* Prompt A *
In the Matthews railway case summary, what was the court's disposition of the appeal?
* Prompt B *
Continue the Matthews railway case summary from where it stops.

* Document text *

· · · ·

Matthews v. Missouri Pac. Ry. Co.

Decision Date03 May 1887
Citation26 Mo.App. 75
PartiesBRIDGET MATTHEWS, Respondent, v. MISSOURI PACIFIC RAILWAY COMPANY, Appellant.
CourtMissouri Court of Appeals

APPEAL from the St. Louis Circuit Court, DANIEL DILLON, Judge.

Reversed and remanded.

S. M BRECKINRIDGE and M. F. WATTS, for the appellant: As lessee the defendant could not be liable, without notice, or knowledge, of the existence of the nuisance. Pinney v Berry, 61 Mo. 359; Dickson v. Railroad, 71 Mo. 575; Wayland v. Railroad, 75 Mo. 548. The first instruction given for the plaintiff is erroneous. It takes from the consideration of the jury the finding of the controverted fact whether Brooklyn avenue was a public highway or not. The instruction covers the whole case, and yet omits the question of negligence on the part of the plaintiff, as well as on the part of the brother of the injured boy. Maxwell v. Railroad, 85 Mo. 95. The second instruction given for the plaintiff is erroneous, in that it assumes that the defendant " " " " maintained" the structure in question; and in that it assumes that the ordinance read in evidence applied to this structure. Maxwell v. Railroad, 85 Mo. 95; Muirhead v. Railroad, 19 Mo.App. 634; Wilkerson v. Thompson, 82 Mo. 317; Comers v. Taylor, 82 Mo. 341. The verdict is excessive. Dunn v. Railroad, 21 Mo.App. 188.

· · · ·

* Supplied material *
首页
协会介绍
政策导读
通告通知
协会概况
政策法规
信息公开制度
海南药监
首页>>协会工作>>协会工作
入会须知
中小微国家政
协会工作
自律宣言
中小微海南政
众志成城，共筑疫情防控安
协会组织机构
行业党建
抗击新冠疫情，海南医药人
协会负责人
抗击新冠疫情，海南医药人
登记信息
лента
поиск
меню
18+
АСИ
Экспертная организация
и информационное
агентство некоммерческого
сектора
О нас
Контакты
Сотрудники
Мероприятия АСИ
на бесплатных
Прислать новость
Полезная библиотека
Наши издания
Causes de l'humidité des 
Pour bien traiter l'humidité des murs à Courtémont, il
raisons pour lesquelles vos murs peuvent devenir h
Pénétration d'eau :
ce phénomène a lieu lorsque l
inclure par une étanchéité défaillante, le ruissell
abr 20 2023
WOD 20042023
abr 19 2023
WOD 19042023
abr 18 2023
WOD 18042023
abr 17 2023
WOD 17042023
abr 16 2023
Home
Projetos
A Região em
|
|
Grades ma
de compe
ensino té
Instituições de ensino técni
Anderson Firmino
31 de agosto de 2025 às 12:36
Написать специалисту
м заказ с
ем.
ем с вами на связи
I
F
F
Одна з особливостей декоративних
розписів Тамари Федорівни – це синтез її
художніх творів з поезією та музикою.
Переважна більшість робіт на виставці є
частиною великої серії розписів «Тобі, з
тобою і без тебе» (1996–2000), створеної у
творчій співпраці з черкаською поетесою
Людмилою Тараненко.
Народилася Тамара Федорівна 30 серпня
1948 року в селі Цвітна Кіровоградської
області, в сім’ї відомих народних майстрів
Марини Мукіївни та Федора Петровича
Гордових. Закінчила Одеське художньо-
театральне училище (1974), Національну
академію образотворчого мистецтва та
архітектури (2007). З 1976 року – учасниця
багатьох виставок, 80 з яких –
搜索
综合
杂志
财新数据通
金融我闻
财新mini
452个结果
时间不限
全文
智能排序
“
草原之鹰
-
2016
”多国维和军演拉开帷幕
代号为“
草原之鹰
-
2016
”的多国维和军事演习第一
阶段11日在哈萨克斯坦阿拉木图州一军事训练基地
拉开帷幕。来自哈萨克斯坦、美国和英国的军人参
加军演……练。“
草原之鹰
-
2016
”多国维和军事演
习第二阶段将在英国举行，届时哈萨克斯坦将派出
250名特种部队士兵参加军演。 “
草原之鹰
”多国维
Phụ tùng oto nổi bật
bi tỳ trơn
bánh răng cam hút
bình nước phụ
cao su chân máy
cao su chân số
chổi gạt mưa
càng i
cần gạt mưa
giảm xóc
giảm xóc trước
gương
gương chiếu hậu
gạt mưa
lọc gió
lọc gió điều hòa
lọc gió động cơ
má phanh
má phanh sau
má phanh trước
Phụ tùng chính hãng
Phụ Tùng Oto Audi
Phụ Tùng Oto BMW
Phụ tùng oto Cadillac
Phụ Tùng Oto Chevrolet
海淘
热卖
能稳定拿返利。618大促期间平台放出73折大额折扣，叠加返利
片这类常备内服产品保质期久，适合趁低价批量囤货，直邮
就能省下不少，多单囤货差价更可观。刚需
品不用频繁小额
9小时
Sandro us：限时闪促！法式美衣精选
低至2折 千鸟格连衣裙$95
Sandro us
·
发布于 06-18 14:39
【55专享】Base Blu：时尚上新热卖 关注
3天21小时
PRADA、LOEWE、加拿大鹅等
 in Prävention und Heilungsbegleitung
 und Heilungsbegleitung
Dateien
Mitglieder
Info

· · · ·

* Written reply A *
Reversed and remanded.

* Written reply B *
A. R. TAYLOR, for the respondent: The defendant, maintaining an obstruction in a highway, is bound to know that it is a nuisance, because it is, by law, a nuisance. The case of nuisances erected on private lands by preceding owners has no application to such a case. Dillon Mun. Corp. [3 Ed.] sects. 657, 660, and authorities cited; 2 Brad. [Ill.] 435.

OPINION

THOMPSON J.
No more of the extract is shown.